• [Text section]
━━━━━━━━

The news appears to be a U-turn on the company’s previous predictions.

In mid-May, it announced that ticket sales for train travel in July and August had opened, after services were drastically reduced during the confinement period at the peak of the Covid-19 crisis.

At the time, junior transport minister Jean-Baptiste Djebbari said that the intention was to run 100% of services - including TGVs - in July and August.

He had announced that the company would no longer be restricted to selling only 50% of its seats, as it had been previously. He confirmed that the company would still seek to encourage physical distancing on board, and that masks would be mandatory at all times for passengers.

But now, SNCF has said that it will in fact be forced to remove some trains from service this summer, due to a continued lack of ticket sales.

Read more: SNCF opens bookings for summer train travel in France

Refunds and exchanges

Passengers with booked services cancelled will have received emails or texts confirming this. The messages explain how passengers should be able to exchange their tickets online.

━━━━━━━━

• [Provided data]

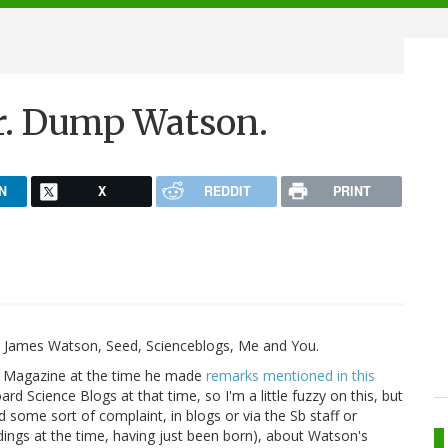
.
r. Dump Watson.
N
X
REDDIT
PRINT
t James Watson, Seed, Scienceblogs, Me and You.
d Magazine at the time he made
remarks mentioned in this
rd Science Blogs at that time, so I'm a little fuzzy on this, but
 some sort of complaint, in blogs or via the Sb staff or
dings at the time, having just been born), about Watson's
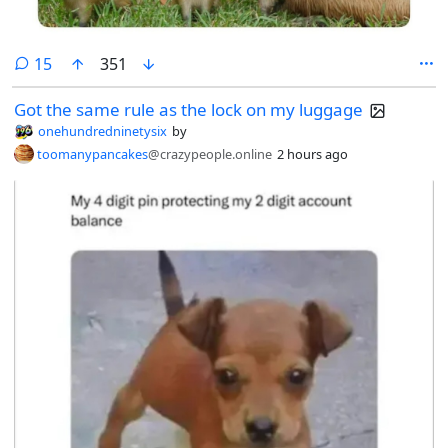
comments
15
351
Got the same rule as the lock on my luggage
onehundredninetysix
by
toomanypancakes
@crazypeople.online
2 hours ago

━━━━━━━━

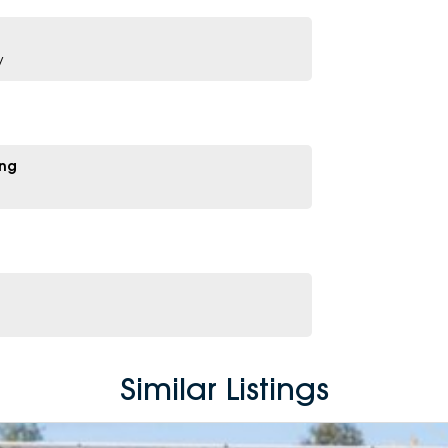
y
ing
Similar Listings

━━━━━━━━

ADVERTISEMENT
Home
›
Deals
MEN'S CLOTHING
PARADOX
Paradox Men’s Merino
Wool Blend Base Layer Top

━━━━━━━━

• [Activity 1]
Print the part of the SNCF passage from "At the time, junior" to "times for passengers.".
• [Activity 2]
Translate this sentence from the SNCF passage into Spanish: "But now, SNCF has said that it will in fact be forced to remove some trains from service this summer, due to a continued lack of ticket sales."
• [Activity 3]
Name every month of the year that the SNCF passage mentions.
The listing is separate material and stands apart from the SNCF passage.

• [Answer box 1]
At the time, junior transport minister Jean-Baptiste Djebbari said that the intention was to run 100% of services - including TGVs - in July and August.

He had announced that the company would no longer be restricted to selling only 50% of its seats, as it had been previously. He confirmed that the company would still seek to encourage physical distancing on board, and that masks would be mandatory at all times for passengers.

• [Answer box 2]
Pero ahora, la SNCF ha dicho que, de hecho, se verá obligada a retirar algunos trenes del servicio este verano, debido a una continua falta de venta de billetes.

• [Answer box 3]
May, July, August